----
Several codebases I've known have provided a three-stage pipeline: unit tests, integration tests, and e2e tests. Each of these batches of tests depend on the creation of one of three environments, and the code being tested is what ends up in those environments. If you're interested in a particular failing test, you can use the associated environment and just iterate on the failing test.
For humans with a bit of tribal knowledge about the project, humans who have already solved the get-my-dev-environment-set-up problem in more or less uniform way, this works ok. Humans are better at retaining context over weeks and months, whereas you have to spin up a new session with an LLM every few hours or so. So we've created environments for ourselves that we ignore most of the time, but that are too complex to be bite sized for an agent that comes on the scene as a blank slate every few hours. There are too few steps from blank-slate to production, and each of them is too large.
But if successively more complex environments can be built on each other in arbitrarily many steps, then we could achieve finer granularity. As a nix user, my mental model for this is function composition where the inputs and outputs are environments, but an analogous model would be layers in a docker files where you test each layer before building the one on top of it.
Instead of maybe three steps, there are eight or ten. The goal would be to have both whatever code builds the environment, and whatever code tests it, paired up into bite-sized chunks so that a failure in the pipeline points you a specific stage which is more specific that "the unit tests are failing". Ideally test coverage and implementation complexity get distributed uniformly across those stages.
Keeping the scope of the stages small maximizes the amount of your codebase that the LLM can ignore while it works. I have a flake output and nix devshell corresponding to each stage in the pipeline and I'm using pytest to mark tests based on which stage they should run in. So I run the agent from the devshell that corresponds with whichever stage is relevant at the moment, and I introduce it to onlythe tests and code that are relevant to that stage (the assumption being that all previous stages are known to be in good shape). Most of the time, it doesn't need to know that it's working stage 5 of 9, so it "feels" like a smaller codebase than it actually is.
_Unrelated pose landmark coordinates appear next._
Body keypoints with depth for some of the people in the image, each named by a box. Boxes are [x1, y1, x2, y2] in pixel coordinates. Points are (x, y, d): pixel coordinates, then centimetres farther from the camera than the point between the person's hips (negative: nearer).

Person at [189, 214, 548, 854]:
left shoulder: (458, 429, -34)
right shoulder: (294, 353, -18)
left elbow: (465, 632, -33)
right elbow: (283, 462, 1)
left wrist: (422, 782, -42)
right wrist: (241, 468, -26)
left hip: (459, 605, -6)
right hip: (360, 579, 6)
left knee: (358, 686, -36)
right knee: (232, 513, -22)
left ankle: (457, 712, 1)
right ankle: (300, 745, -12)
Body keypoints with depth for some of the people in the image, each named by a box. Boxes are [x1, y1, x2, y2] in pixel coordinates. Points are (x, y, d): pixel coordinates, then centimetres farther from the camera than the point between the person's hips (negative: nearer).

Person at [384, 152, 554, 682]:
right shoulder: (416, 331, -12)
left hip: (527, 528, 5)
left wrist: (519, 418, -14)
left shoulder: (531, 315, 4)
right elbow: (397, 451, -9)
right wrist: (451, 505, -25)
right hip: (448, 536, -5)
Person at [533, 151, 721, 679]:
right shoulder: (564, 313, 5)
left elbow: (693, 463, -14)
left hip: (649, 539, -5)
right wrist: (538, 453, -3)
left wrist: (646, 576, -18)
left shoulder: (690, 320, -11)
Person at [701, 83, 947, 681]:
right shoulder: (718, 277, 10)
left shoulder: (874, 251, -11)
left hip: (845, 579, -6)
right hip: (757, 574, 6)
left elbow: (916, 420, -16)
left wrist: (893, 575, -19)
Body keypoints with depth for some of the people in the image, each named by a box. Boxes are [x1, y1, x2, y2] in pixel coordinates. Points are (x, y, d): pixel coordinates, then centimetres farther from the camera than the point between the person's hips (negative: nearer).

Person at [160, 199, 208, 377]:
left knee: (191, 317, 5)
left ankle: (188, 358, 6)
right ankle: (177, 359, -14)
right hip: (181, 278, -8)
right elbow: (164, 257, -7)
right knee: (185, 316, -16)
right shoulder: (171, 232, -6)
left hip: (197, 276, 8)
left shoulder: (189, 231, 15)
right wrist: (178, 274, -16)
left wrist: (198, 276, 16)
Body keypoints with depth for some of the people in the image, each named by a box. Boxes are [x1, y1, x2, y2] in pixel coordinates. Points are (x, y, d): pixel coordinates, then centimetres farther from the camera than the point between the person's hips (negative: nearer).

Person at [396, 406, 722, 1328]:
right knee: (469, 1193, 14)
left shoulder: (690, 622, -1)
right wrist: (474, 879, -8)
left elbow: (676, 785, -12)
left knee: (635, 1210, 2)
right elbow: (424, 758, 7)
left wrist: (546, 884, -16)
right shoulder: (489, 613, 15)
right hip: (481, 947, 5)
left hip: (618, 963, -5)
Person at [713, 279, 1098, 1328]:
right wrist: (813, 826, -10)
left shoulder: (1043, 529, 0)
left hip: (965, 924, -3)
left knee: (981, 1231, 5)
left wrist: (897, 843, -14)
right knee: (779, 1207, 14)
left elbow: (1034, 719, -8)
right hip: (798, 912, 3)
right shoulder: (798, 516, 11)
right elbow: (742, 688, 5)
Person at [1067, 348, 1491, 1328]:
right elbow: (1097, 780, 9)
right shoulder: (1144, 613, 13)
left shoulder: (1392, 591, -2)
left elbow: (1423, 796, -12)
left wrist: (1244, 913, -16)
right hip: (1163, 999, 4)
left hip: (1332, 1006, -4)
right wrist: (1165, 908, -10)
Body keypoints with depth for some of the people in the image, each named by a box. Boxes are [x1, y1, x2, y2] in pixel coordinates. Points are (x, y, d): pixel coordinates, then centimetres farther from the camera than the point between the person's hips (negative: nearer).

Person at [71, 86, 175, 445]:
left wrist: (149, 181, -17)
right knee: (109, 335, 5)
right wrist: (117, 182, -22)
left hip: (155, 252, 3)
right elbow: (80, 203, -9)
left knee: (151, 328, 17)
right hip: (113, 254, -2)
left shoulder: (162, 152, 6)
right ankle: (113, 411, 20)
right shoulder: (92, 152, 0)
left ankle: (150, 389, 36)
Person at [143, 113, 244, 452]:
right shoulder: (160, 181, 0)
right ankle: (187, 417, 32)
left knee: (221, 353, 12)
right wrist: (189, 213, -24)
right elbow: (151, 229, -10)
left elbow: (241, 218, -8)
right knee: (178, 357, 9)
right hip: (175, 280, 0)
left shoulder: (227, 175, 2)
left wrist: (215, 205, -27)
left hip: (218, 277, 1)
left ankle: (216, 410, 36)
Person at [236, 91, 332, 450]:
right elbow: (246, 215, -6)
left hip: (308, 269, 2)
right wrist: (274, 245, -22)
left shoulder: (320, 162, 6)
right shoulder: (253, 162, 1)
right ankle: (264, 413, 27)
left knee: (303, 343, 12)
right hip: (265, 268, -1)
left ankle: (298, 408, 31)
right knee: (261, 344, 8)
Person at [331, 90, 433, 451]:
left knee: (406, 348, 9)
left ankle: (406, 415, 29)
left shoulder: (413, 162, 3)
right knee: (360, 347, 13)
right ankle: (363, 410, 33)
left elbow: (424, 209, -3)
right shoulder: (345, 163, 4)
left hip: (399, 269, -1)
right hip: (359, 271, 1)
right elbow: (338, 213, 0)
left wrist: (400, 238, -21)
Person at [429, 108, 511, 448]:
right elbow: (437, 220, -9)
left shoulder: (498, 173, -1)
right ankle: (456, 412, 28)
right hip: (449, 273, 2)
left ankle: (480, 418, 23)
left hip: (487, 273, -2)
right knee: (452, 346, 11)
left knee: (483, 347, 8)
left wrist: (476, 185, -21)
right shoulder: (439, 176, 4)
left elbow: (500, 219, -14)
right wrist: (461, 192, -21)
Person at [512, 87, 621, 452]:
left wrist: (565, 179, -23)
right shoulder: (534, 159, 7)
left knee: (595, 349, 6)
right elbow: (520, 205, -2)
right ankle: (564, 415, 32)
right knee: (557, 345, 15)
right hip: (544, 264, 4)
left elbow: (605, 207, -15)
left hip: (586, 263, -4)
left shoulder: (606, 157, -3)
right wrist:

If evidence emerges that I've engaged the LLM at the wrong stage, I abandon the session and start over at the right level (now 6 of 9 or somesuch).
You can use an LLM to help document a codebase, but it's still an arduous task because you do need to review and fix up the generated docs. It will make, sometimes glaring sometimes subtle, mistakes. And you want your documentation to provide accuracy rather than double down on or even introduce misunderstanding.
In future I'll go "In the name of our new darling bot, let us unit test and refactor this complicated thing".